Your instructions:
List each line in the records below that contains the word "Given", copying every such line in full.

========================================

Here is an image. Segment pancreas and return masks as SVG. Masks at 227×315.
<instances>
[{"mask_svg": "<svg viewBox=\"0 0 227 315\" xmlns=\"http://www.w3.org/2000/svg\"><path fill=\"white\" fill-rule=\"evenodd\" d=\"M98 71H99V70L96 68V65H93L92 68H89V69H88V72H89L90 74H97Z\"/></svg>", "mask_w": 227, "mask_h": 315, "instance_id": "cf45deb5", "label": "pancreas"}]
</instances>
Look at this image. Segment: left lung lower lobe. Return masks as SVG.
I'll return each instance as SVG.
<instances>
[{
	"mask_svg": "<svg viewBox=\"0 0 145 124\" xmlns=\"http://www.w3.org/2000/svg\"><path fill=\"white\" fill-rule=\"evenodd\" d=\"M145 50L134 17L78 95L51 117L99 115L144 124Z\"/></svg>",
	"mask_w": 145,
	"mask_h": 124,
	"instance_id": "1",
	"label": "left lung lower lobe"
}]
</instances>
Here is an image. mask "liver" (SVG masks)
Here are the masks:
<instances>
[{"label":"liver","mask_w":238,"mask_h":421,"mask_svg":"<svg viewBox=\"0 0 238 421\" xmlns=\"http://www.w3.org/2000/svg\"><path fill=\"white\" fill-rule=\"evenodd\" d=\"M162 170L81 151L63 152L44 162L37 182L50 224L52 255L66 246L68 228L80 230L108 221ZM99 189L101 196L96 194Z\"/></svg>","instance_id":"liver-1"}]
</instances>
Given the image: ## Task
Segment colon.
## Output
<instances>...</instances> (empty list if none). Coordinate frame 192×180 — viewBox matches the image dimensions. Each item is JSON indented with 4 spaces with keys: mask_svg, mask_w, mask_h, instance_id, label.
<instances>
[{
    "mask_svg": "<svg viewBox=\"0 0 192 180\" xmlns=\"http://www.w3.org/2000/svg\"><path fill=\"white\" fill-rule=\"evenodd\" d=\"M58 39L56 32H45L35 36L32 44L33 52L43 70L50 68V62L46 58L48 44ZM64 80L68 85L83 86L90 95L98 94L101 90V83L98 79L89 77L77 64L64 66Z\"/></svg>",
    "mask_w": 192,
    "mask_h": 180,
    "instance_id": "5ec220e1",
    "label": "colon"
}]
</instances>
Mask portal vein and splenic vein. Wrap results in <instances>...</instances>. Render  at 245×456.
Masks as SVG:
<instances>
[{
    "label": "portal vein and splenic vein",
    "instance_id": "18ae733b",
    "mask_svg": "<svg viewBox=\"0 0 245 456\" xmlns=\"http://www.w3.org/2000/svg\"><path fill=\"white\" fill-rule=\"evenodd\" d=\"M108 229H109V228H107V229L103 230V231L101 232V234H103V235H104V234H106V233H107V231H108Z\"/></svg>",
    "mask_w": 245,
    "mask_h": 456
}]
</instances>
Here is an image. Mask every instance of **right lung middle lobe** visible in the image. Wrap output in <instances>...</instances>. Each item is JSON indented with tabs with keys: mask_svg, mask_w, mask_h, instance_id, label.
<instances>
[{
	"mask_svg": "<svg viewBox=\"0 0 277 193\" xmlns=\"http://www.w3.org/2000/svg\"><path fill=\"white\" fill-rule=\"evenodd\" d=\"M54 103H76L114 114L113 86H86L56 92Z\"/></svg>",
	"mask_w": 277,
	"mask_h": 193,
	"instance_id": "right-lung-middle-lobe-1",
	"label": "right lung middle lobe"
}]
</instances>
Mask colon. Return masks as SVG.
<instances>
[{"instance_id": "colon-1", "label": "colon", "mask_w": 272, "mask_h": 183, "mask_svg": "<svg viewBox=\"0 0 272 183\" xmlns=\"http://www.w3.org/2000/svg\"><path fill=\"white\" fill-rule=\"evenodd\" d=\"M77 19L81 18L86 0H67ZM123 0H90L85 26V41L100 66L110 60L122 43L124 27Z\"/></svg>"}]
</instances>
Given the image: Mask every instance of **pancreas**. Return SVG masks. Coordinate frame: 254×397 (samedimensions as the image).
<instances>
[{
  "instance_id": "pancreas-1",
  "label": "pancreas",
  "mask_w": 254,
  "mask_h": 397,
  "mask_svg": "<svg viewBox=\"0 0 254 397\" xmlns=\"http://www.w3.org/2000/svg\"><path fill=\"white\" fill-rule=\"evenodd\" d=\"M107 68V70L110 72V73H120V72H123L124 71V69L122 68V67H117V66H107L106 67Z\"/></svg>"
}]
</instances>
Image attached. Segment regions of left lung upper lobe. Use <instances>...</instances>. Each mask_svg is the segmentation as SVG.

========================================

Expected answer:
Given the image: ## Task
Given the image: Mask every instance of **pancreas**. Return SVG masks. Coordinate frame: 254×397 (samedimensions as the image).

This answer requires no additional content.